Randonner à l'étranger

Yosemite, USA. Je marche seul sur un chemin, je lève la tête : une grosse bête poilue marche dans ma direction. C’est la mère. Des oursons noirs la suivent.

Tout à coup, l’adrénaline envahit mon corps. Tous les conseils que j’ai pu lire, pour se sortir de ce mauvais pas, s’entrechoquent dans mon esprit:

  • « Grandissez-vous, agitez les bras, criez pour le faire fuir… tant qu’il est encore temps. »
  • « En dernier recours, si l’ours vous attaque : défendez-vous. » Oui, mais comment ?

Je me baisse, je saisis une branche dans la main gauche, une pierre dans la main droite, je me relève lentement en poussant un mugissement. À moitié debout, je rugis à nouveau, l’ours me voit enfin. Il s’enfuit à flan de montagne. Son corps ondule entre les buissons. La peur laisse place à l’excitation de cette rencontre unique.

 

Aujourd’hui, j’accueille Christophe du blog Voyage Sur Le Fil pour un article invité dans lequel il va nous parler de comment randonner à l’étranger, c’est à lui :

Je vous souhaite de pouvoir vivre un jour un moment intense comme celui-ci ! Il ne s’agit pas forcément de se retrouver nez à nez avec un ours, ou un tigre en safari, mais de se laisser surprendre et émerveiller dans un milieu naturel à l’étranger.

Organiser soi-même sa randonnée à l’étranger

Tout comme les voyages classiques organisés, il existe des organismes spécialisés qui proposent des voyages plus sportifs.
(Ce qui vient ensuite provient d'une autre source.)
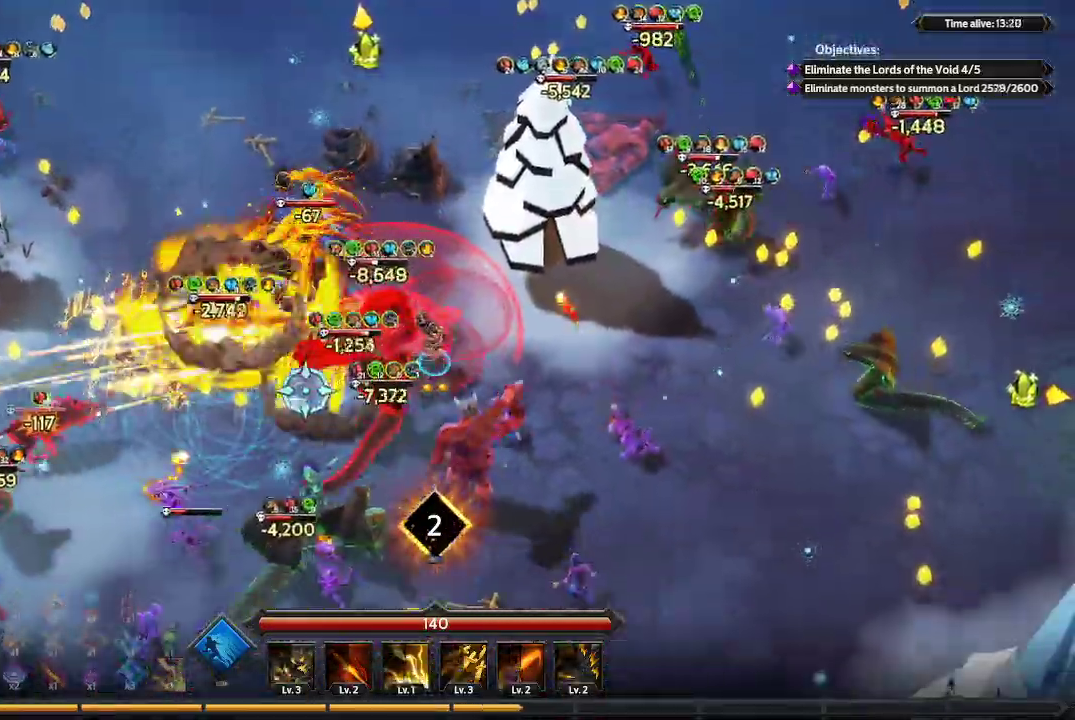
{"buttons": ["L1"], "left_stick": "down-left", "right_stick": "left", "events": [[233, "left_stick", "down-left"], [400, "L1", "down"]]}
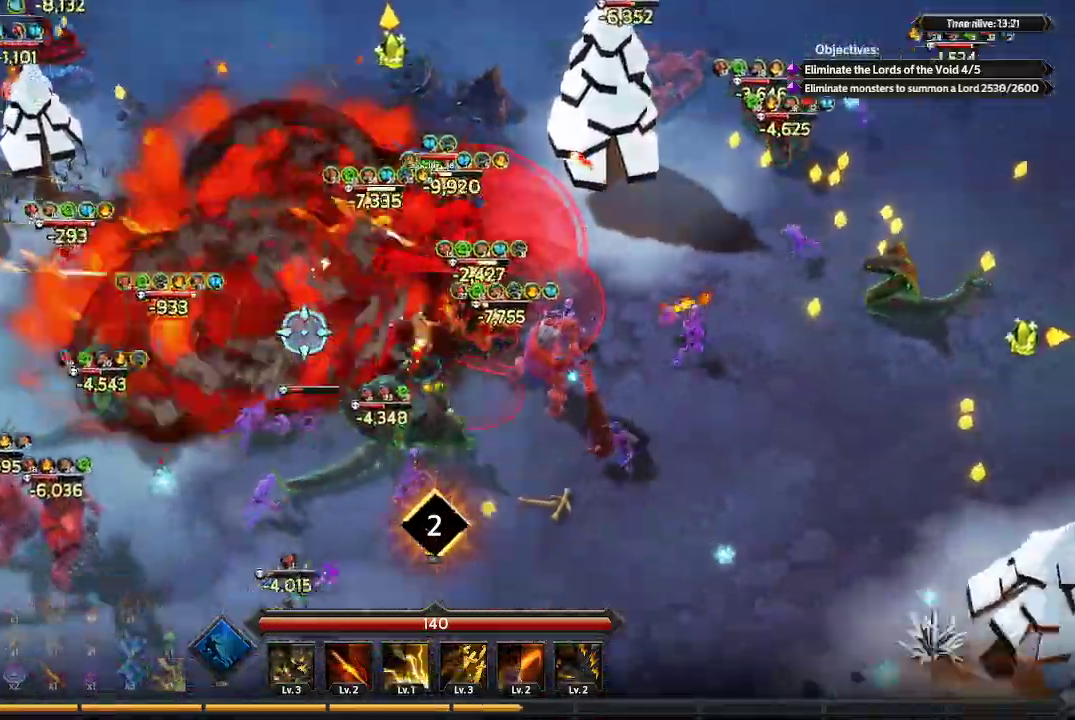
{"buttons": [], "left_stick": "down-left", "right_stick": "up-left", "events": [[133, "L1", "up"], [167, "right_stick", "up-left"]]}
Mais d’un tempérament indépendant, vous préférerez certainement organiser vous-même ce voyage. Bonne nouvelle : C’est tout à fait possible !

Préparation, se connaître

On peut éprouver une certaine appréhension à partir en randonnée, dans un milieu hostile, et de surcroît à l’étranger dans un univers inconnu.
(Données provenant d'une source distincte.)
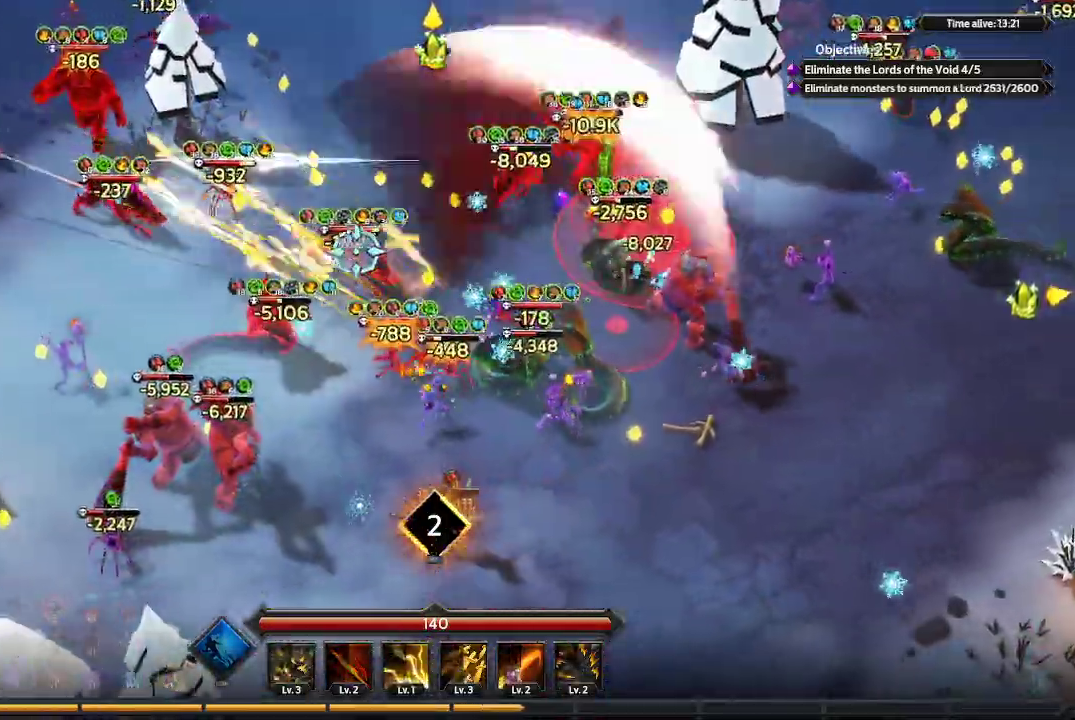
{"buttons": [], "left_stick": "down-left", "right_stick": "up-right", "events": [[67, "right_stick", "up"], [167, "right_stick", "up-right"]]}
Pour réduire cette crainte, il y a une solution simple et efficace que j’applique à chacun de mes voyages : se mettre dans une situation similaire, et quelque peu défavorable, avant de partir.

Procéder comme cela vous donnera la confiance nécessaire pour entreprendre votre aventure. À destination, vous saurez comment réagir à une majorité de situations inconfortables ou périlleuses.

 

S’équiper : à destination ou avant de partir ?

Il est intéressant de s’équiper avant le départ pour plusieurs raisons :

  • Vous pourrez apprendre à connaître votre matériel avant le départ
  • Vous trouverez du matériel varié et de qualité, car vous savez où le trouver ! (Décathlon, Au vieux campeur…)
  • Vous trouverez des vêtements et chaussures à votre taille. Surtout pour ceux qui se situent aux extrémités de l’échelle des tailles

Cascade Yosemite

D’autres équipements devront être achetés à destination, car il n’est pas possible de les prendre dans l’avion, même dans la soute de l’appareil (ici les restrictions de la compagnie Air France) :

  • Les produits inflammables : briquets, allumettes, bouteilles de gaz pour les réchauds par exemple.
  • Les armes, les cartouches, si vous souhaitez pratiquer la chasse.

Comment s’habiller ?

S’habiller « technique » garantit une polyvalence accrue.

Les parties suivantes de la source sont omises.